What to work on
Exactly the lines from the beginning of the records below through the line with "Page size: 1500x844." must be given again, without pictures.

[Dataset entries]
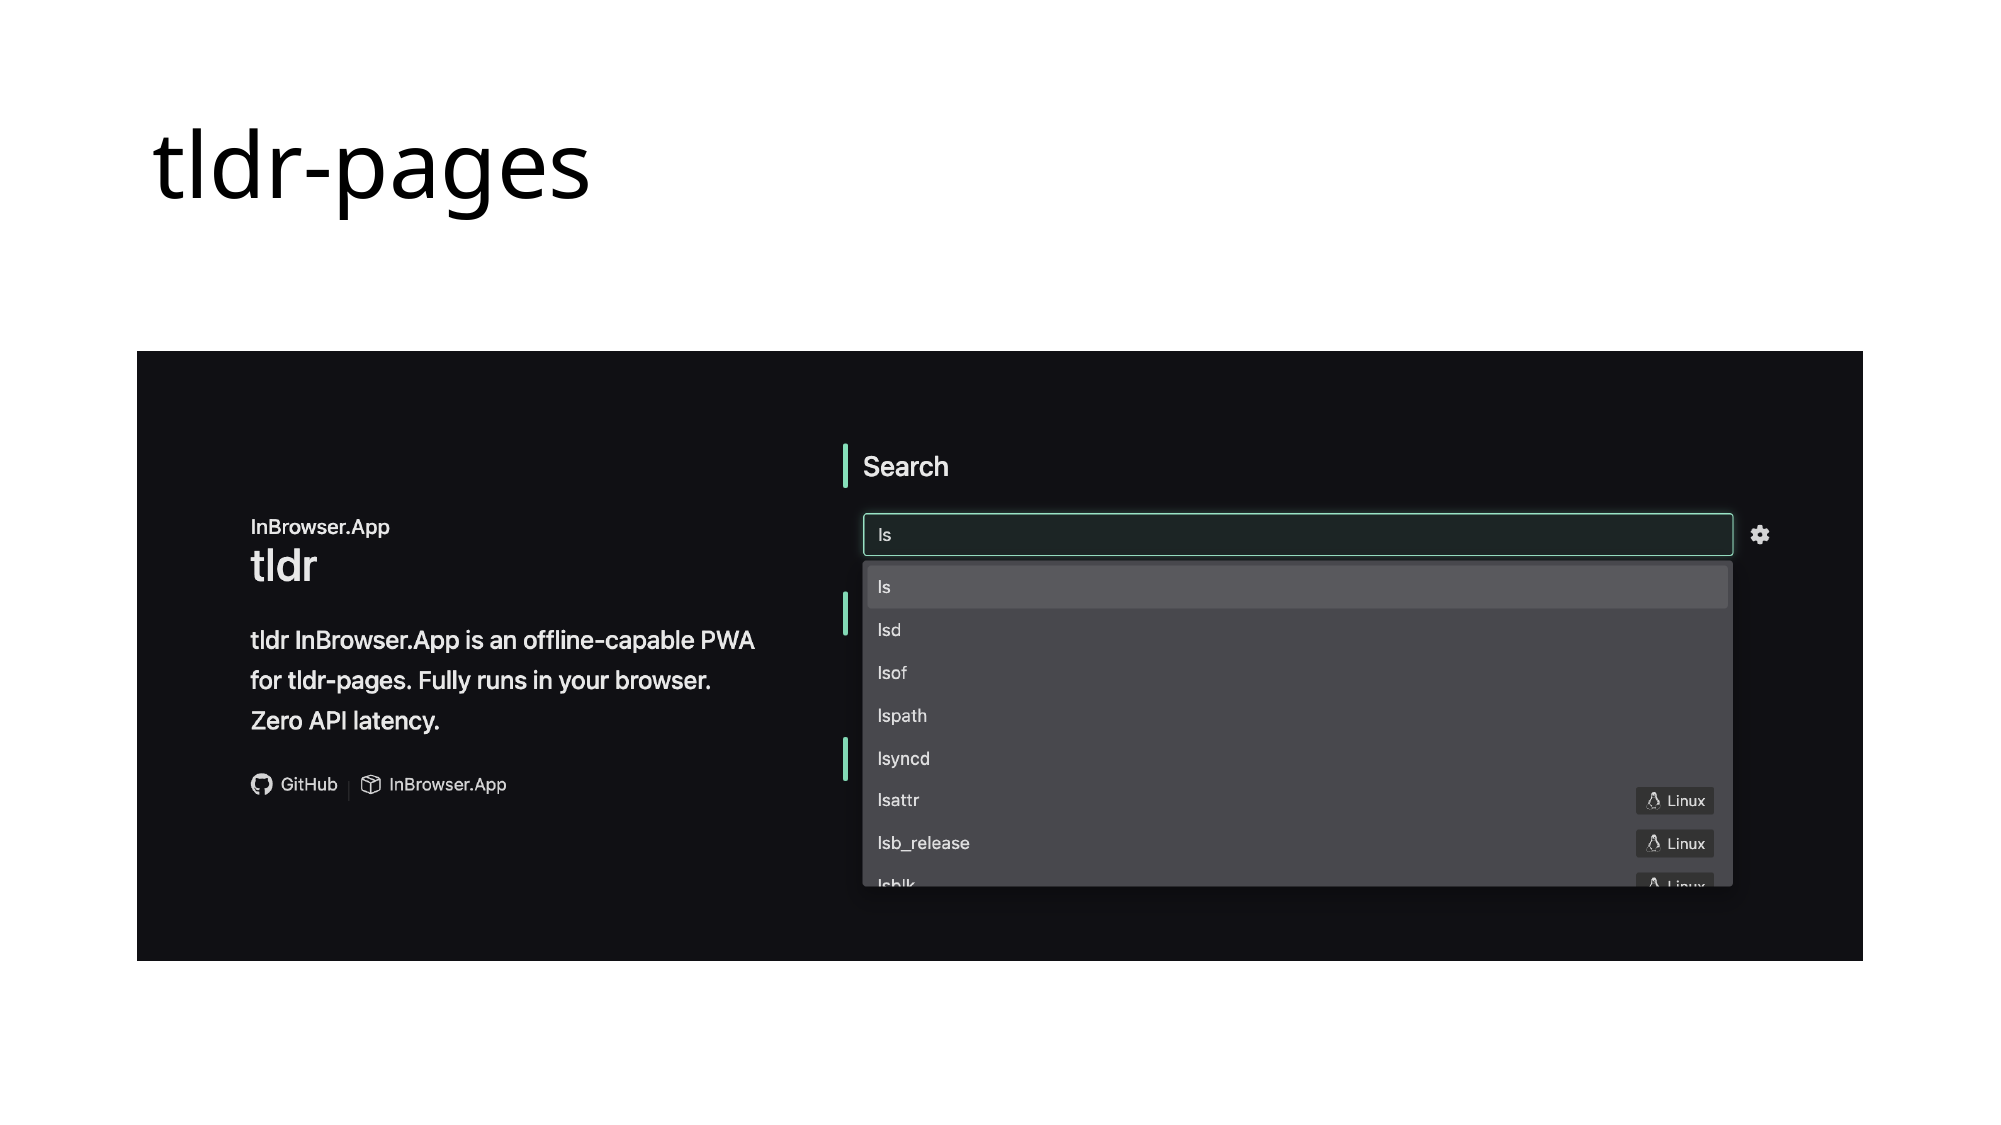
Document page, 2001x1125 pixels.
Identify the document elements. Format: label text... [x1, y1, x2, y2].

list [137, 351, 1863, 961]
title tldr-pages [137, 59, 1863, 278]
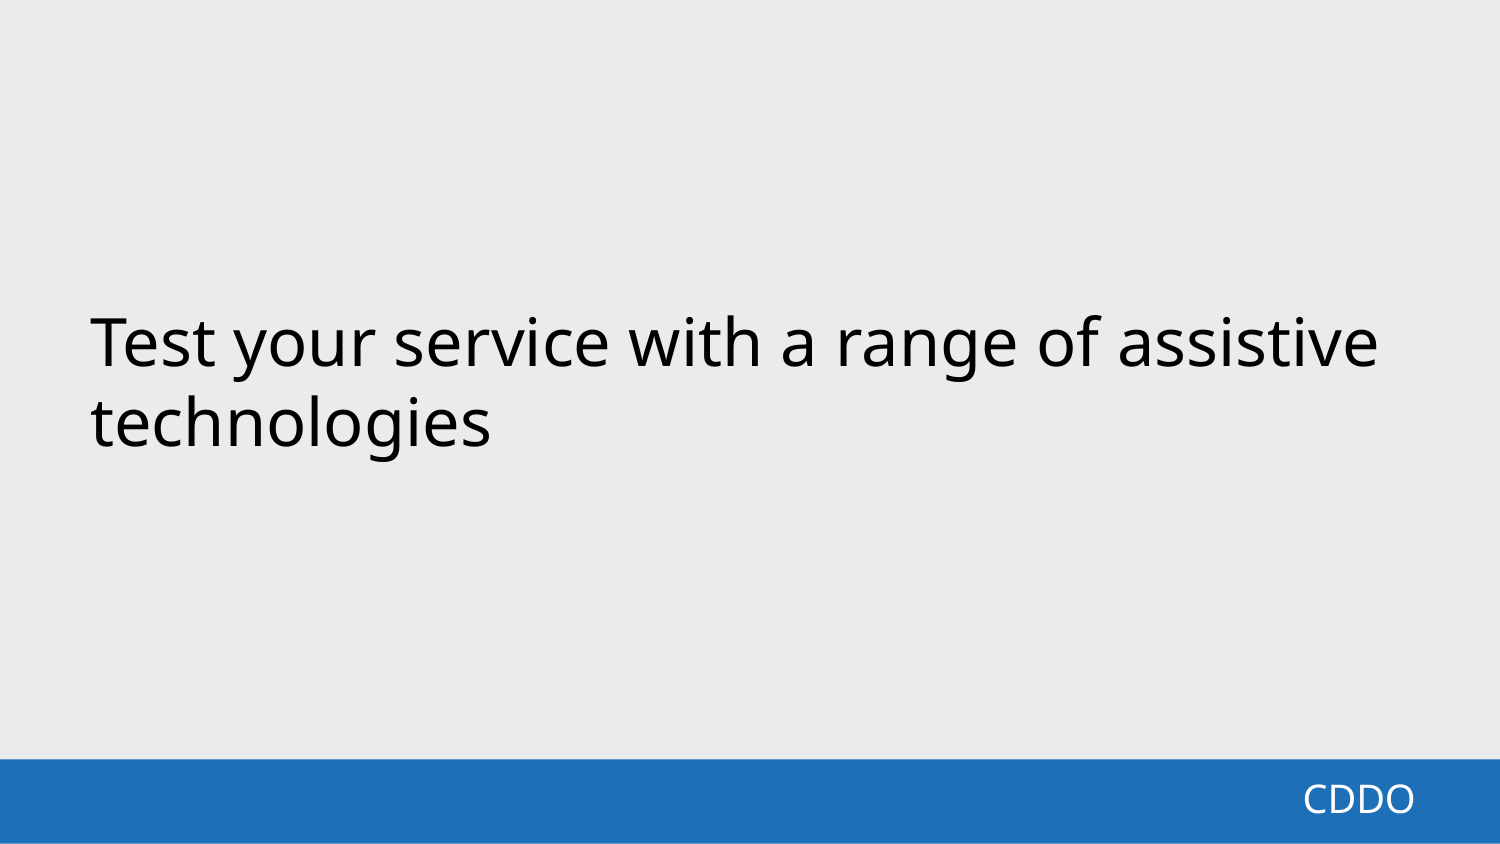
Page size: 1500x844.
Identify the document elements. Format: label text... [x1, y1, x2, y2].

text_box Test your service with a range of assistive technologies [87, 0, 1416, 760]
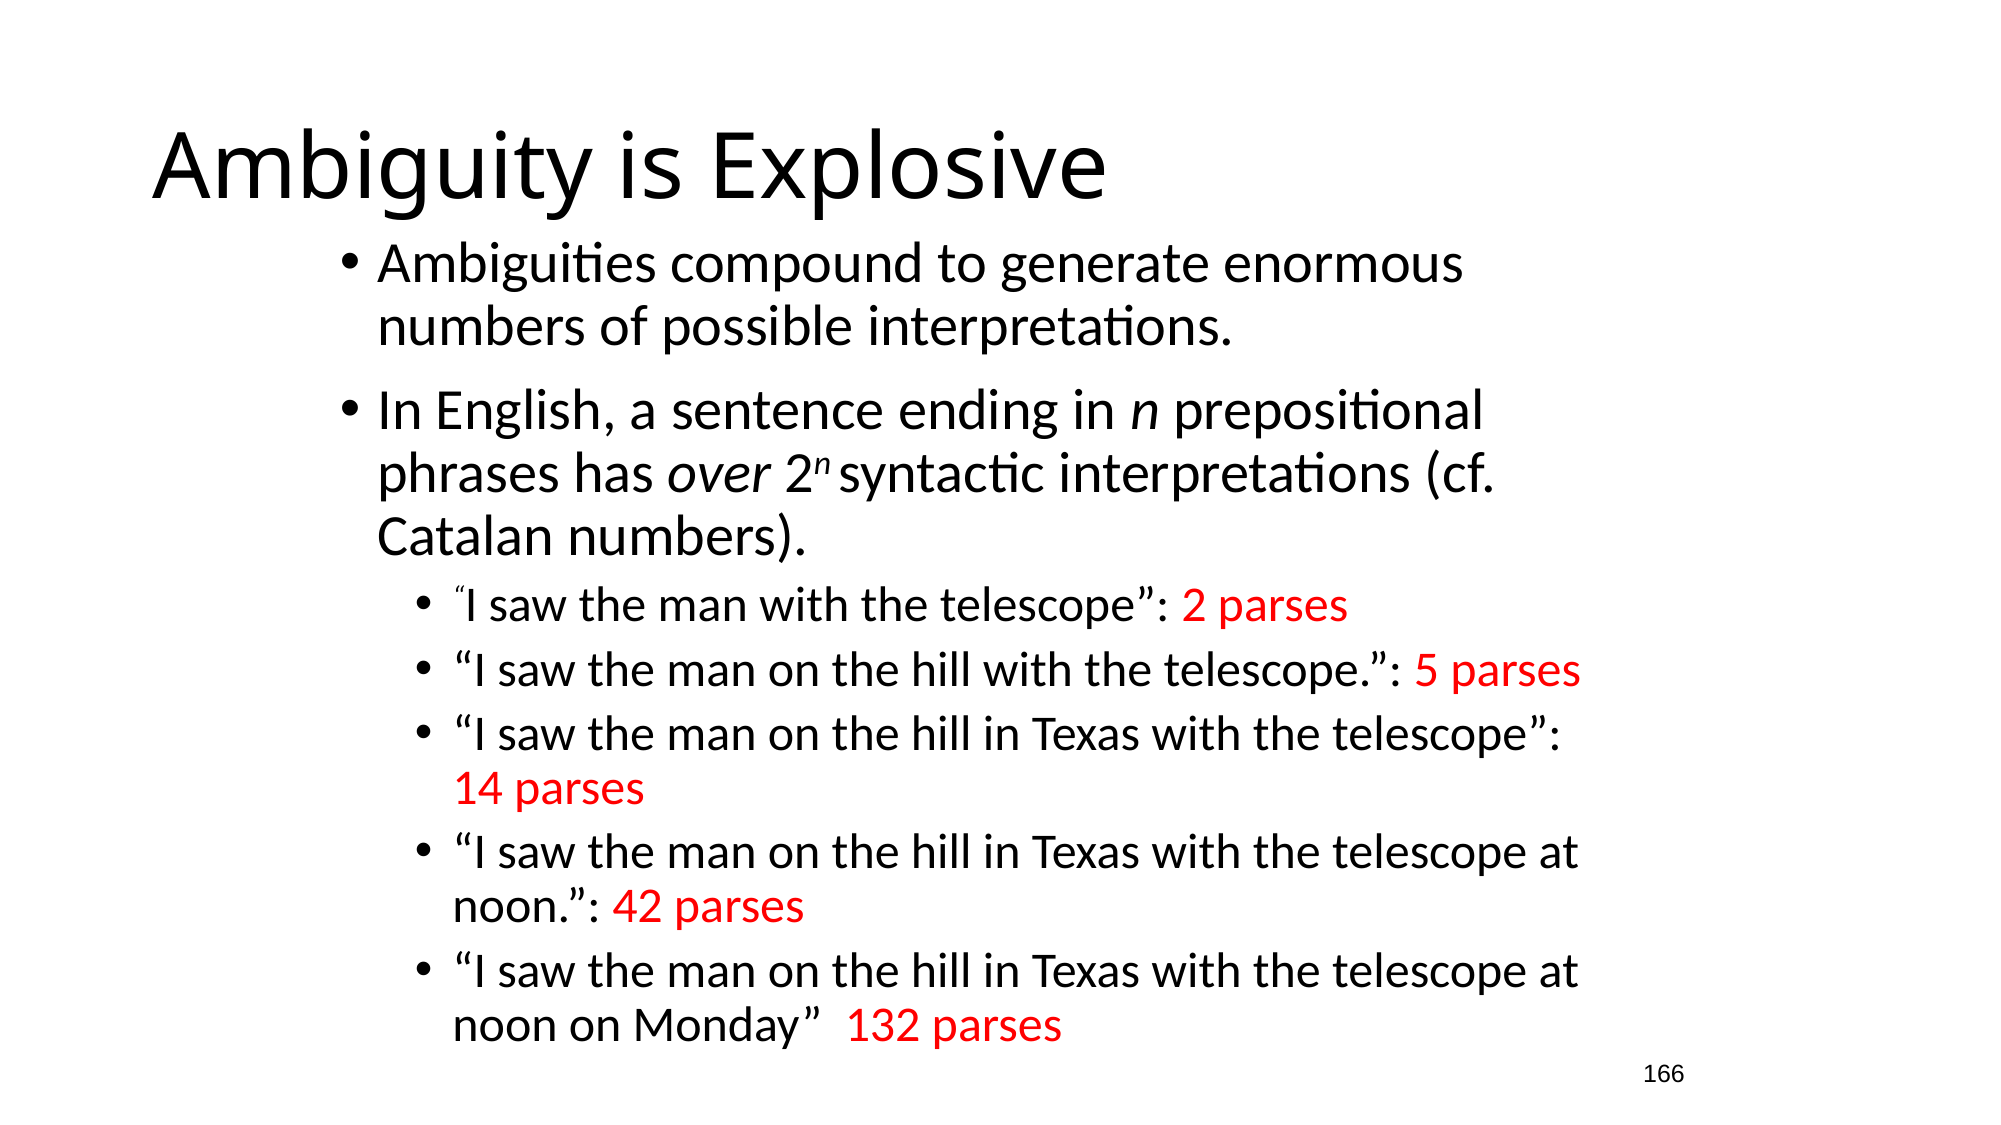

Task solution
Document page, 2001x1125 pixels.
Identify the document elements. Format: label text... [x1, y1, x2, y2].

list [137, 351, 1863, 961]
title tldr-pages [137, 59, 1863, 278]
Page size: 1500x844.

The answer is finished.